Yes, this is still up-to-date, genotyping Manta variants has been yielding the best results in our evaluations. Mostly because Manta has more information on the breakpoint sequence, like you mentioned. I don't know if Sniffles outputs has inserted bases or if the breakpoint coordinates are typically accurate.

Graphtyper assumes the input breakpoint information is accurate and realigns the reads to the SV breakpoint sequences, but if the input is inaccurate the realignment will be worse and the results will be suboptimal. It is a limitation of the method. I am not aware of any method or tool to error correct the input to fix this. If the SV database wasn't created with Manta then likely many breakpoint sequence will be incorrect. Perhaps the best option for an SV database created with smoove is to also use smoove to call the SVs. I find it very surprising that all of SVs were LowQUAL though, I mean I would expect some of the SVs to have the exact coordinates and do not have any bases inserted. I'd love to see some examples to better understand what's going on, if that is possible.

The quality (QUAL) is essentially the log likelihood that the ALT is not a variant. It determined from coverage and also the allele balance and quality of the graph alignments supporting the alternative allele. There is also QD (quality by depth) which is normalized by alternative sequencing depth which is often more useful then raw QUAL value.

Best, Hannes

jjfarrell commented 4 years ago

For input in Graphtyper, I have converted the non-manta descovery calls into a ref and alt sequence without the symbolic <INS> <DEL> <DUP>. That seems to work. For input into graphtyper, I also only use the precise calls from the sv callers. For example, Delly labels their calls as PRECISE and IMPRECISE so I filter out the imprecise variants. Scalpel also does a good job for precise breakpoints but is computationally slow.

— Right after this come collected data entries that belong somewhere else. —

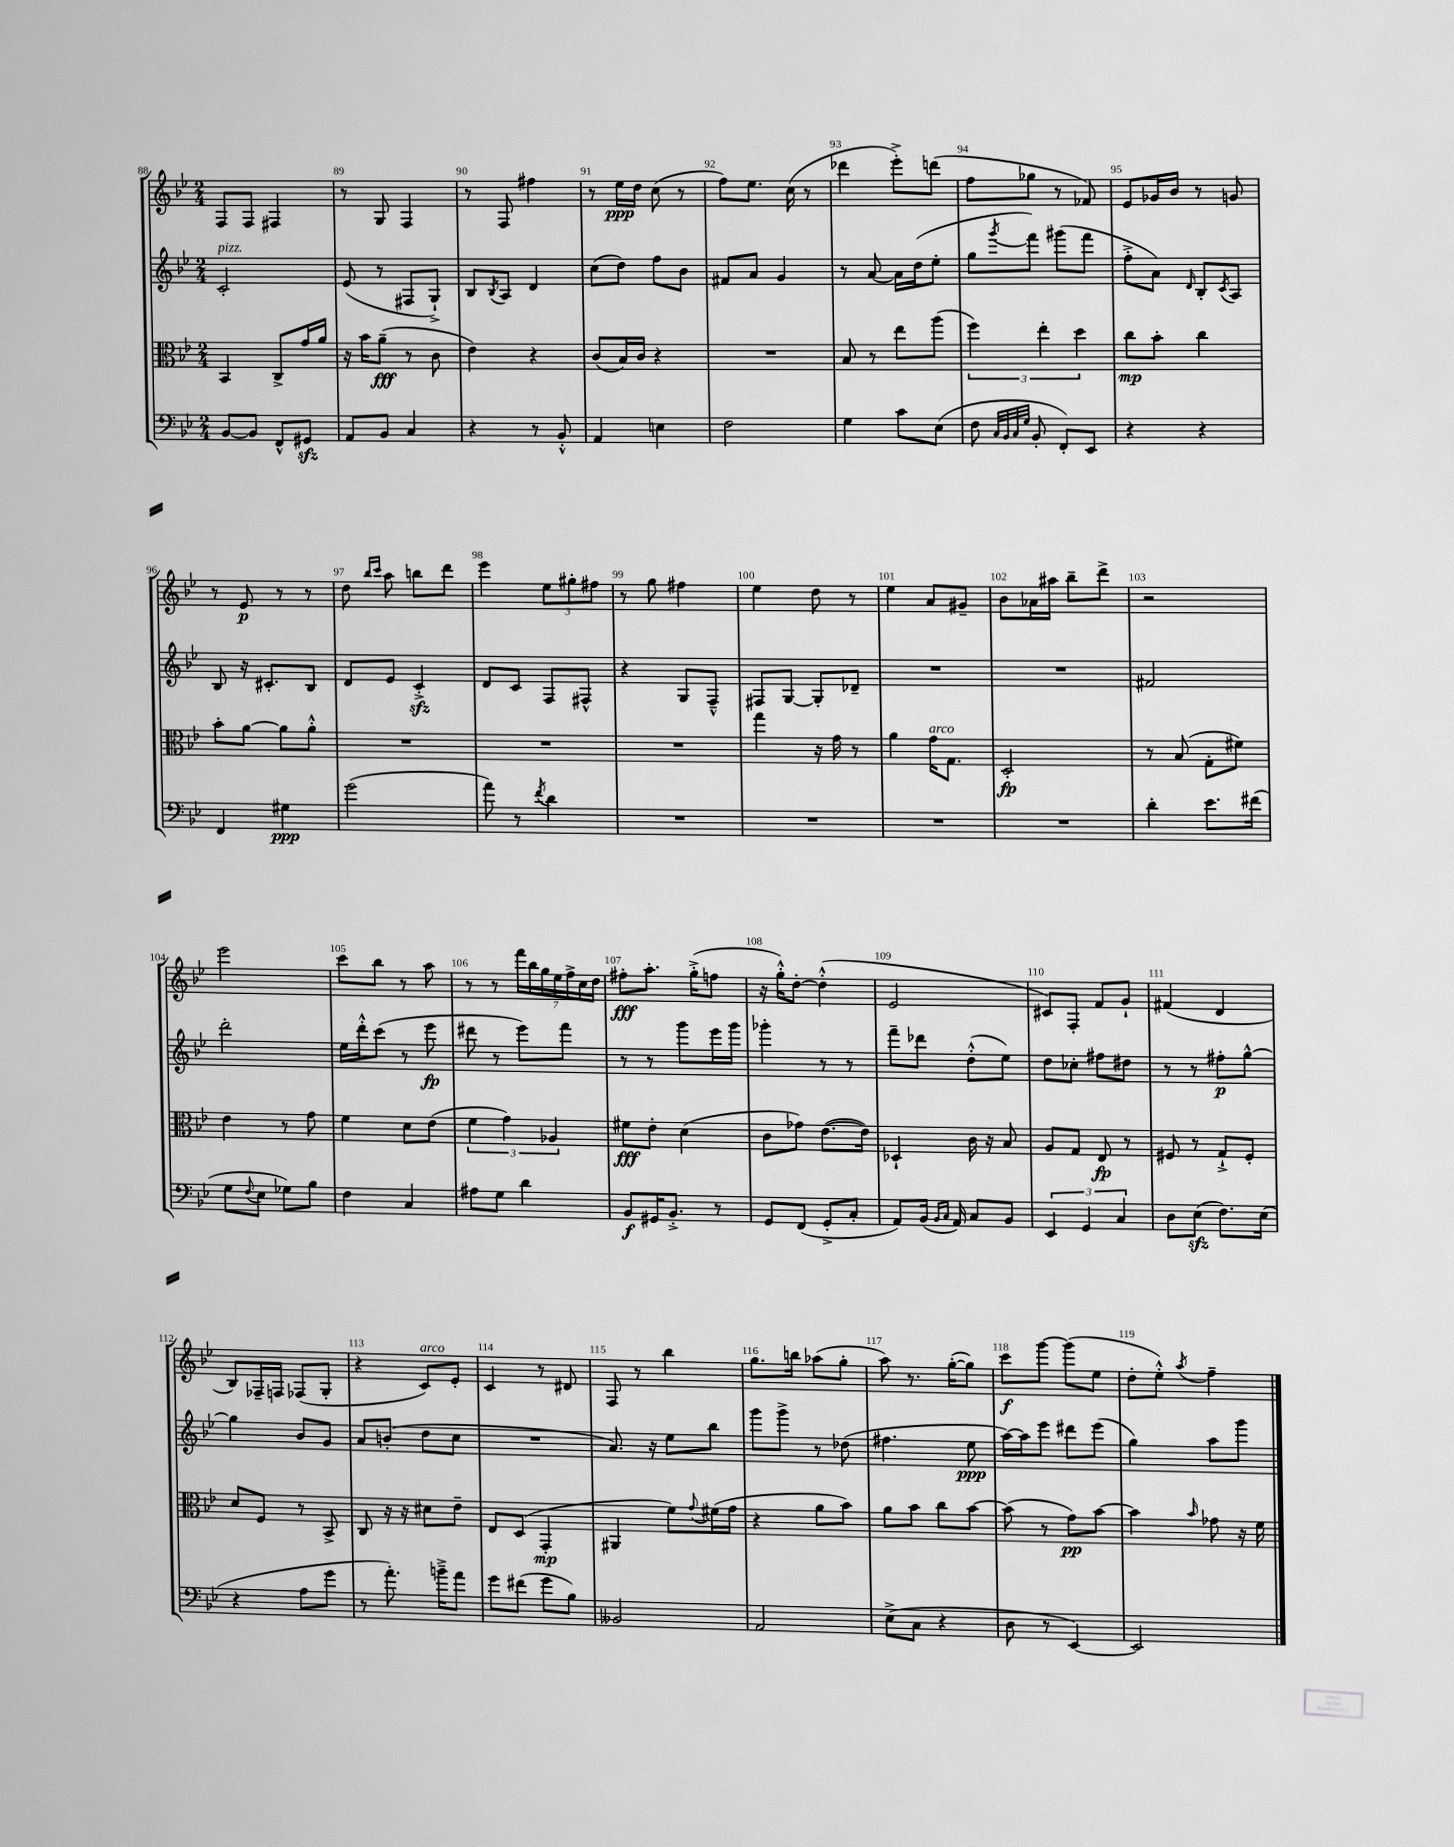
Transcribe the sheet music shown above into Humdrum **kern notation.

**kern	**dynam	**kern	**dynam	**kern	**dynam	**kern	**dynam
*part4	*part4	*part3	*part3	*part2	*part2	*part1	*part1
*staff4	*staff4	*staff3	*staff3	*staff2	*staff2	*staff1	*staff1
*clefF4	*	*clefC3	*	*clefG2	*	*clefG2	*
*k[b-e-]	*	*k[b-e-]	*	*k[b-e-]	*	*k[b-e-]	*
*M2/4	*	*M2/4	*	*M2/4	*	*M2/4	*
=88	=88	=88	=88	=88	=88	=88	=88
!	!	!	!	!LO:TX:a:i:t=pizz.	!	!	!
[8BB-/L	.	4BB-/	.	2c'/	.	8F/L	.
8BB-/J]	.	.	.	.	.	8F/J	.
8FF^^/L	.	8C^/L	.	.	.	4F#X/	.
8GG#Xzz/J	.	16g/L	.	.	.	.	.
.	.	16a/JJ	.	.	.	.	.
=89	=89	=89	=89	=89	=89	=89	=89
8AA/L	.	16r	.	(8e-/	.	8r	.
.	.	16b-\KL	.	.	.	.	.
8BB-/J	.	(8a~\J	fff	8r	.	8G/	.
4C/	.	8r	.	8F#X/L	.	4F/	.
.	.	8c\	.	8G`^/J)	.	.	.
=90	=90	=90	=90	=90	=90	=90	=90
4r	.	4e-\)	.	8B-/L	.	8r	.
.	.	.	.	8qB-/	.	.	.
.	.	.	.	8A/J	.	8F/	.
8r	.	4r	.	4d/	.	4ff#X\	.
8BB-'^^/	.	.	.	.	.	.	.
=91	=91	=91	=91	=91	=91	=91	=91
4AA/	.	(8c/L	.	(8cc\L	.	8r	.
.	.	16B-/L)	.	8dd\J)	.	16ee-\LL	ppp
.	.	16c/JJ	.	.	.	16dd\JJ	.
4En\	.	4r	.	8ff\L	.	(8cc\	.
.	.	.	.	8b-\J	.	8r	.
=92	=92	=92	=92	=92	=92	=92	=92
2F\	.	2r	.	8f#X/L	.	8ff\L)	.
.	.	.	.	8a/J	.	8.ee-\J	.
.	.	.	.	4g/	.	.	.
.	.	.	.	.	.	(16cc\	.
.	.	.	.	.	.	8r	.
=93	=93	=93	=93	=93	=93	=93	=93
4G\	.	8B-/	.	8r	.	4ddd-X\	.
.	.	8r	.	[8a/	.	.	.
8c\L	.	8ee-\L	.	16a\LL]	.	8eee-'^\L)	.
.	.	.	.	(16dd\J	.	.	.
(8E-\J	.	(8aa\J	.	8ee-'\J	.	(8dddn\J	.
=94	=94	=94	=94	=94	=94	=94	=94
8F\	.	6ff\)	.	8gg\L	.	8ff\L	.
32qqC/LLL	.	.	.	.	.	.	.
32qqBB-/	.	.	.	.	.	.	.
32qqC/	.	.	.	.	.	.	.
32qqG/JJJ	.	.	.	8qggg/	.	.	.
8BB-'/	.	.	.	8fff\J)	.	8gg-X\J	.
.	.	6ee-'\	.	.	.	.	.
8FF'/L)	.	.	.	(8ggg#X\L	.	8r	.
.	.	6dd\	.	.	.	.	.
8EE-/J	.	.	.	8fff\J	.	8f-X/)	.
=95	=95	=95	=95	=95	=95	=95	=95
4r	.	8cc\L	mp	8ff'^\L	.	8e-/L	.
.	.	8b-'\J	.	8a\J)	.	16g-X/L	.
.	.	.	.	.	.	16b-/JJ	.
.	.	.	.	16qqd/	.	.	.
4r	.	4cc\	.	8B-'/L	.	8r	.
.	.	.	.	8qc/	.	.	.
.	.	.	.	8A/J	.	8gn/	.
!!LO:LB:g=z
=96	=96	=96	=96	=96	=96	=96	=96
4FF/	.	8b-'\L	.	8B-/	.	8r	.
.	.	[8a\J	.	16r	.	8e-/	p
.	.	.	.	8.c#X'/L	.	.	.
4G#X\	ppp	8a\L]	.	.	.	8r	.
.	.	8a'^^\J	.	8B-/J	.	8r	.
=97	=97	=97	=97	=97	=97	=97	=97
(2g\	.	2r	.	8d/L	.	8dd\	.
.	.	.	.	.	.	16qqbb-/LL	.
.	.	.	.	.	.	16qqccc/JJ	.
.	.	.	.	8e-/J	.	8aa\	.
.	.	.	.	4czz'^/	.	8bbn\L	.
.	.	.	.	.	.	8ddd\J	.
=98	=98	=98	=98	=98	=98	=98	=98
8a\)	.	2r	.	8d/L	.	4eee-\	.
8r	.	.	.	8c/J	.	.	.
8qf/	.	.	.	.	.	.	.
4d\	.	.	.	8F/L	.	12ee-\L	.
.	.	.	.	.	.	12gg#X'\	.
.	.	.	.	8F#X^^/J	.	.	.
.	.	.	.	.	.	12ff#X\J	.
=99	=99	=99	=99	=99	=99	=99	=99
2r	.	2r	.	4r	.	8r	.
.	.	.	.	.	.	8gg\	.
.	.	.	.	8G/L	.	4ff#X\	.
.	.	.	.	8F~^^/J	.	.	.
=100	=100	=100	=100	=100	=100	=100	=100
2r	.	4gg\	.	8F#X/L	.	4ee-\	.
.	.	.	.	[8G/J	.	.	.
.	.	16r	.	8G'/L]	.	8dd\	.
.	.	16g\	.	.	.	.	.
.	.	8r	.	8d-X~/J	.	8r	.
=101	=101	=101	=101	=101	=101	=101	=101
2r	.	4a\	.	2r	.	4ee-\	.
!	!	!LO:TX:a:i:t=arco	!	!	!	!	!
.	.	16g\KL	.	.	.	8a/L	.
.	.	8.G\J	.	.	.	.	.
.	.	.	.	.	.	8g#X~/J	.
=102	=102	=102	=102	=102	=102	=102	=102
2r	.	2D'/	fp	2r	.	8b-\L	.
.	.	.	.	.	.	16a-X\L	.
.	.	.	.	.	.	16aa#X\JJ	.
.	.	.	.	.	.	8bb-~\L	.
.	.	.	.	.	.	8ddd^\J	.
=103	=103	=103	=103	=103	=103	=103	=103
4d'\	.	8r	.	2f#X/	.	2r	.
.	.	(8B-/	.	.	.	.	.
8.e-\L	.	8G'\L	.	.	.	.	.
.	.	8f#X\J)	.	.	.	.	.
(16f#X\Jk	.	.	.	.	.	.	.
!!LO:LB:g=z
=104	=104	=104	=104	=104	=104	=104	=104
8G\L	.	4e-\	.	2ddd'\	.	2eee-\	.
8qqF/	.	.	.	.	.	.	.
8E-\J	.	.	.	.	.	.	.
8G-X\L)	.	8r	.	.	.	.	.
8B-\J	.	8g\	.	.	.	.	.
=105	=105	=105	=105	=105	=105	=105	=105
4F\	.	4f\	.	16ee-\LL	.	8ccc\L	.
.	.	.	.	16ddd'^^\J	.	.	.
.	.	.	.	(8ccc\J	.	8bb-\J	.
4C/	.	8d\L	.	8r	.	8r	.
.	.	(8e-\J	.	8eee-\	fp	8aa\	.
=106	=106	=106	=106	=106	=106	=106	=106
8A#X\L	.	6f\	.	8ddd#X\	.	8r	.
8G\J	.	.	.	8r	.	8r	.
.	.	6g\)	.	.	.	.	.
4d\	.	.	.	8eee-\L)	.	28fff\LL	.
.	.	.	.	.	.	28bb-\	.
.	.	.	.	.	.	28gg\	.
.	.	6A-X/	.	.	.	.	.
.	.	.	.	.	.	28ee-\	.
.	.	.	.	8fff\J	.	.	.
.	.	.	.	.	.	28ff^\	.
.	.	.	.	.	.	28cc\	.
.	.	.	.	.	.	28dd\JJ	.
=107	=107	=107	=107	=107	=107	=107	=107
8BB-/L	f	8f#X\L	fff	8r	.	8ff#X'\L	fff
16GG#X/K	.	8e-'\J	.	8r	.	8.aa'\J	.
8.BB-'^/J	.	.	.	.	.	.	.
.	.	(4d\	.	8ggg\L	.	.	.
.	.	.	.	.	.	(16gg'^\KL	.
8r	.	.	.	16eee-\L	.	8ffn\J	.
.	.	.	.	16ggg\JJ	.	.	.
=108	=108	=108	=108	=108	=108	=108	=108
8GG/L	.	8c\L	.	4ggg-X'\	.	16r	.
.	.	.	.	.	.	16gg'^^\KL)	.
(8FF/J	.	8g-X\J)	.	.	.	[8dd'\J	.
8GG'^/L	.	([8.e-\L	.	8r	.	(4dd'^^\]	.
8C'/J	.	.	.	8r	.	.	.
.	.	16e-\Jk])	.	.	.	.	.
=109	=109	=109	=109	=109	=109	=109	=109
8AA/L)	.	4D-X`/	.	8fff~\L	.	2e-/	.
(16BB-/Jk	.	.	.	8ddd-X\J	.	.	.
16qqBB-/LL	.	.	.	.	.	.	.
16qqC/JJ	.	.	.	.	.	.	.
16AA/)	.	.	.	.	.	.	.
8C/L	.	16c\	.	(8dd'^^\L	.	.	.
.	.	16r	.	.	.	.	.
8BB-/J	.	8B-/	.	8ee-\J)	.	.	.
=110	=110	=110	=110	=110	=110	=110	=110
6EE-/	.	8A/L	.	8dd\L	.	8c#X/L)	.
.	.	8G/J	.	8cc-X'\J	.	8F'/J	.
6GG/	.	.	.	.	.	.	.
.	.	8E-/	fp	8ff#X\L	.	8f/L	.
6C/	.	.	.	.	.	.	.
.	.	8r	.	8dd#X\J	.	8g`/J	.
=111	=111	=111	=111	=111	=111	=111	=111
8D\L	.	8F#X/	.	8r	.	(4f#X/	.
(8E-zz\J	.	8r	.	8r	.	.	.
8.F\L)	.	8G`^/L	.	8ff#X'\L	p	4d/	.
.	.	8F#'/J	.	[8gg^^\J	.	.	.
(16E-\Jk	.	.	.	.	.	.	.
!!LO:LB:g=z
=112	=112	=112	=112	=112	=112	=112	=112
4r	.	8d/L	.	4gg\]	.	8B-/L)	.
.	.	8F/J	.	.	.	16F-X~/L	.
.	.	.	.	.	.	16Fn/JJ	.
8A\L	.	8r	.	8b-/L	.	(8F-X/L	.
8g\J	.	8BB-^/	.	8g/J	.	8G'/J	.
=113	=113	=113	=113	=113	=113	=113	=113
8r	.	8C/	.	8a/L	.	4r	.
8.a'\)	.	16r	.	(8bn'/J	.	.	.
.	.	16r	.	.	.	.	.
!	!	!	!	!	!	!LO:TX:a:i:t=arco	!
.	.	8d#X\L	.	8dd\L	.	8c/L)	.
16bn~^\KL	.	.	.	.	.	.	.
8a\J	.	8e-~\J	.	8cc\J	.	8e-'/J	.
=114	=114	=114	=114	=114	=114	=114	=114
8g\L	.	8E-/L	.	2r	.	4c/	.
(8f#X\J	.	(8D/J	.	.	.	.	.
8g\L	.	4GG'/	mp	.	.	8r	.
8B-\J)	.	.	.	.	.	8d#X/	.
=115	=115	=115	=115	=115	=115	=115	=115
2BB--X/	.	4AA#X/	.	8.a/)	.	8F/	.
.	.	.	.	.	.	8r	.
.	.	.	.	16r	.	.	.
.	.	8f\L)	.	8ee-\L	.	4bb-\	.
.	.	8qqg/	.	.	.	.	.
.	.	(16f#X\L	.	8bb-\J	.	.	.
.	.	16g\JJ	.	.	.	.	.
=116	=116	=116	=116	=116	=116	=116	=116
2AA/	.	4r	.	8ggg\L	.	8.gg\L	.
.	.	.	.	8ggg^\J	.	.	.
.	.	.	.	.	.	16bbn\Jk	.
.	.	8a\L	.	8r	.	(8aa-X\L	.
.	.	8b-\J)	.	(8dd-X\	.	8gg'\J	.
=117	=117	=117	=117	=117	=117	=117	=117
(8E-^\L	.	8a\L	.	4.ff#X\	.	8aa\)	.
8C\J	.	8b-\J	.	.	.	8.r	.
4r	.	8cc\L	.	.	.	.	.
.	.	.	.	.	.	([16gg'\KL	.
.	.	[8b-\J	.	8ee-\	ppp	8gg\J])	.
=118	=118	=118	=118	=118	=118	=118	=118
8D\	.	(8b-\]	.	[16aa\LL)	.	8ccc\L	f
.	.	.	.	16aa\J]	.	.	.
8r	.	8r	.	8eee-\J	.	[8ggg\J	.
[4EE-/)	.	8g\L)	pp	8ddd#X\L	.	(8ggg\L]	.
.	.	[8b-\J	.	(8eee-\J	.	8ee-\J	.
=119	=119	=119	=119	=119	=119	=119	=119
2EE-/]	.	4b-\]	.	4gg\)	.	8dd'\L	.
.	.	.	.	.	.	8ee-'^^\J)	.
.	.	16qqb-/	.	.	.	8qaa/	.
.	.	8g-X\	.	8aa\L	.	4ff~\	.
.	.	16r	.	8ggg\J	.	.	.
.	.	16f\	.	.	.	.	.
==	==	==	==	==	==	==	==
*-	*-	*-	*-	*-	*-	*-	*-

clairemerot commented 4 years ago

Thanks to both of you for your answers. Hannes, you are right, a few of them did indeed have a "PASS" although that was very rare. I'll give it a try with smoove directly. So regarding quality, you'd suggest to rather trust QD? (I have manta's found SV on another project which should run well)

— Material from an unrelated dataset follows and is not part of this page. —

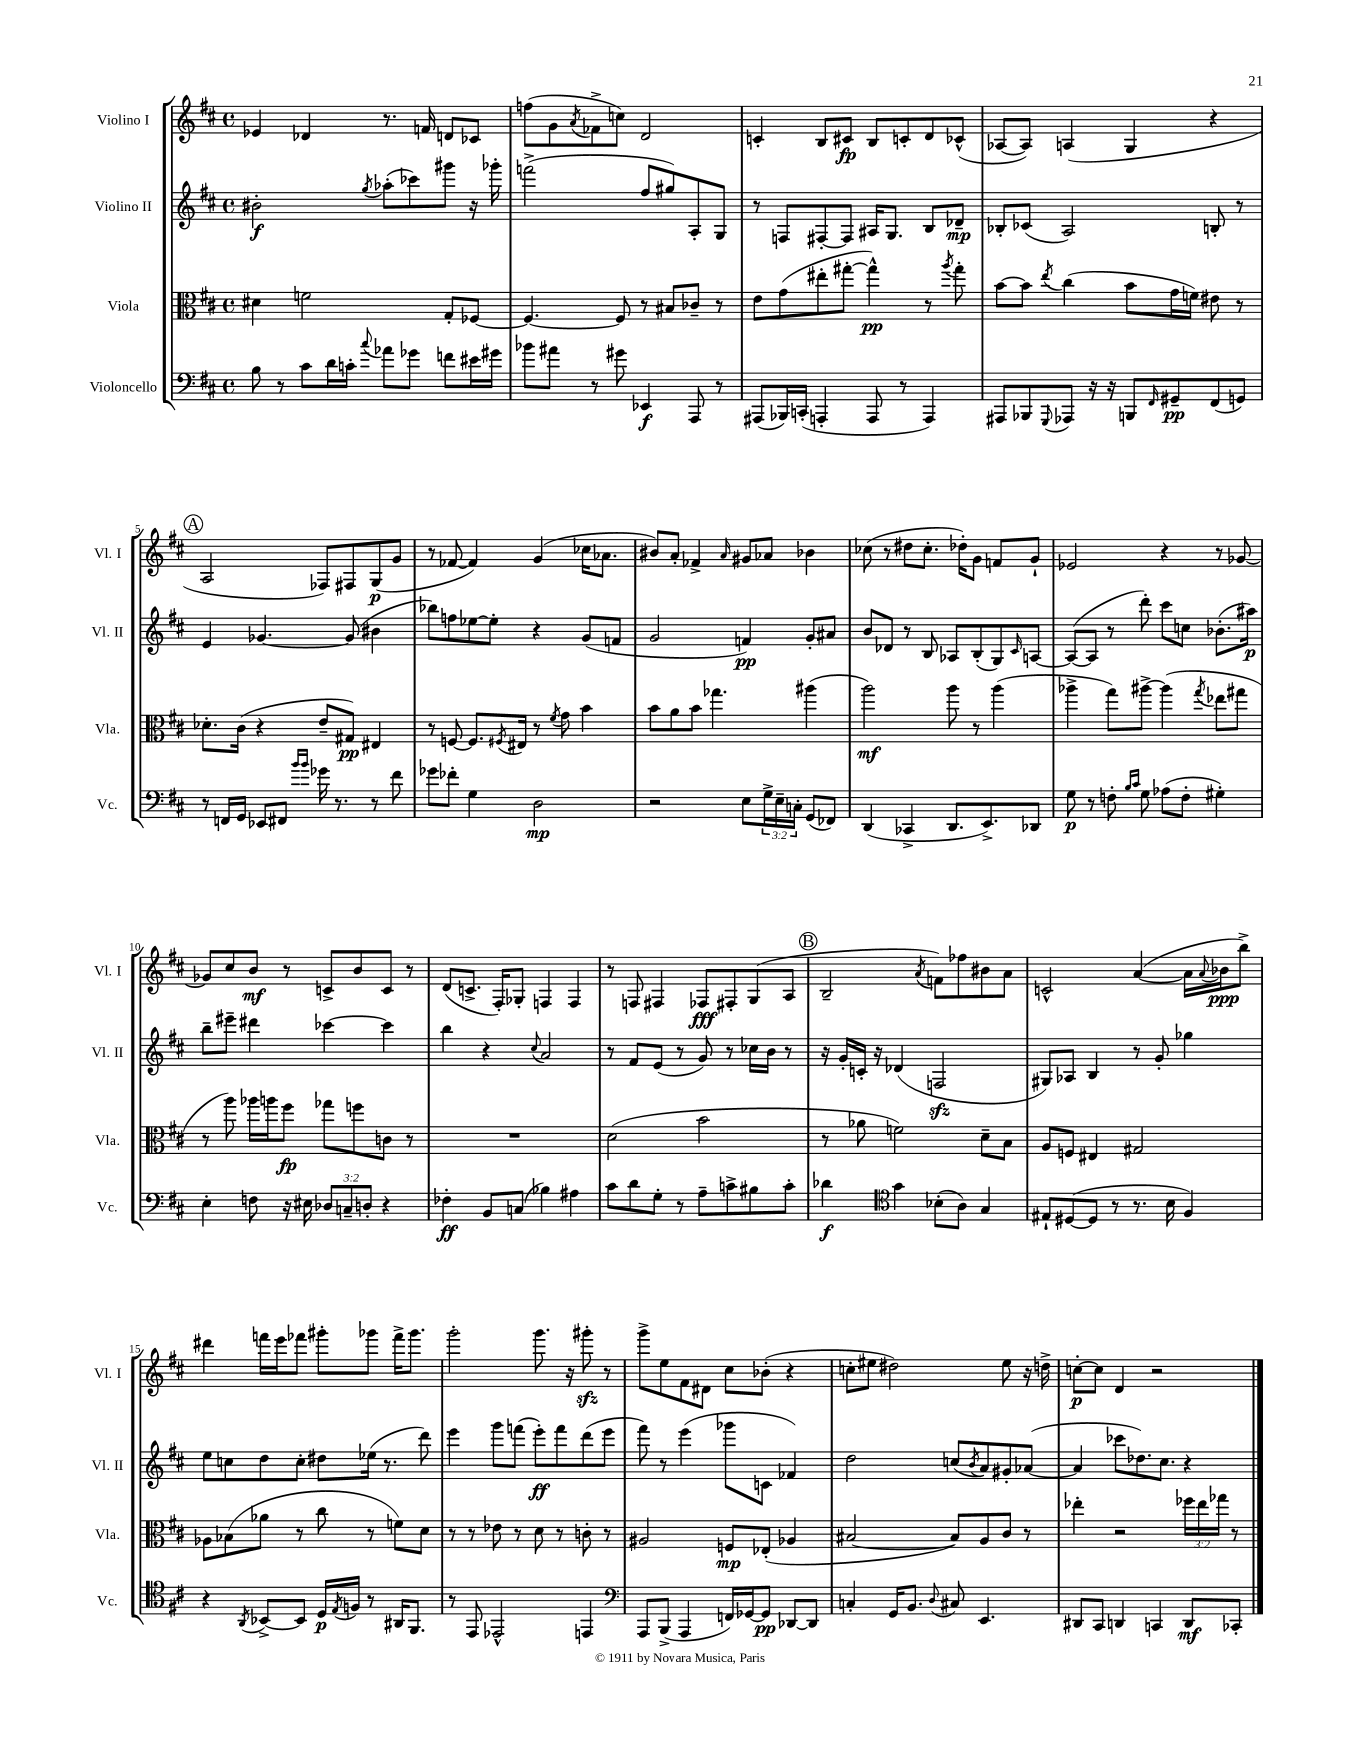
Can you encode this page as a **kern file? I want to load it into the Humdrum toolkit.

Thank you for the suggestion to do the conversion @jjfarrell , was it from Delly?

Has anyone used the output of long-read discovered SV for subsequent genotyping? I'm trying with vg too but Graphtyper seems easier to run!

Thanks a lot Claire

jjfarrell commented 4 years ago

@clairemerot I have downloaded PacBio Hi-Fidelity SVs and other PacBio calls and run them though graphtyper. The HiFidelity PacBio calls seem more precise and work better for genotyping than the earlier PacBio technology.

I have converted from Delly (Filtering on precise), Scalpel and various PacBio calls.